KENDARI, Kongkritpost.com- Perayaan ulang tahun daerah tak selalu identik dengan panggung hiburan dan seremoni panjang. Di Sulawesi Tenggara, momentum HUT ke-62 justru dibawa lebih dekat ke rakyat. Salah satunya melalui sunatan massal gratis yang diikuti 260 anak, Rabu (22/4/2026), di Aula Bahteramas Kantor Gubernur Sultra.
Gubernur Sulawesi Tenggara Mayjen TNI (Purn) Andi Sumangerukka hadir langsung meninjau jalannya kegiatan. Ia menyapa peserta, berbincang dengan orang tua, sekaligus memastikan pelayanan berjalan baik.
Bagi banyak keluarga, kegiatan seperti ini bukan sekadar agenda sosial. Ini adalah bantuan nyata yang terasa langsung.

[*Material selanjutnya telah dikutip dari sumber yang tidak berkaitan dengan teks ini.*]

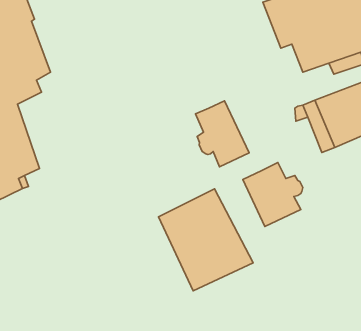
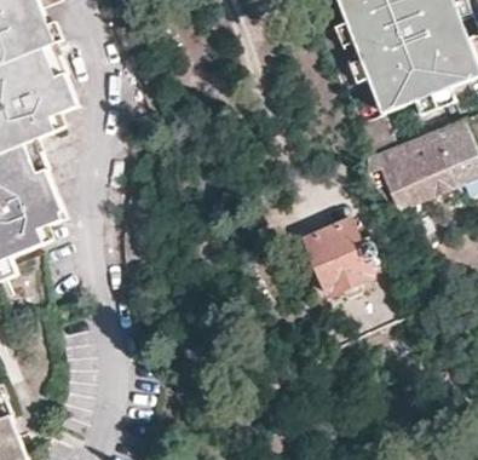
building: [195,101,249,167] -> none
building: [158,189,253,291] -> none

“Kita inginkan bahwa dengan kegiatan seperti ini dapat memberikan pelayanan kepada masyarakat, sekaligus membantu meringankan beban mereka, terutama dalam hal kesehatan anak sejak dini,” ujar gubernur.
Sebanyak 260 anak dari berbagai wilayah di Kota Kendari dan sekitarnya mengikuti sunatan massal tersebut. Di tangan tim medis, kegiatan berlangsung tertib dengan pendekatan ramah anak agar peserta tetap nyaman.
Langkah gubernur turun langsung ke lokasi memberi pesan jelas: pemerintah tidak ingin hadir hanya di podium, tetapi juga di ruang-ruang kebutuhan warga.
Kegiatan itu merupakan bagian dari rangkaian bakti sosial HUT Sultra ke-62 yang dirangkaikan dengan Semarak Dirgantara TNI Angkatan Udara. Selain sunatan massal, tersedia pula berbagai layanan kesehatan lain seperti operasi katarak gratis, operasi bibir sumbing, cek kesehatan gratis, dan skrining tuberkulosis (TB) yang menyasar ribuan masyarakat.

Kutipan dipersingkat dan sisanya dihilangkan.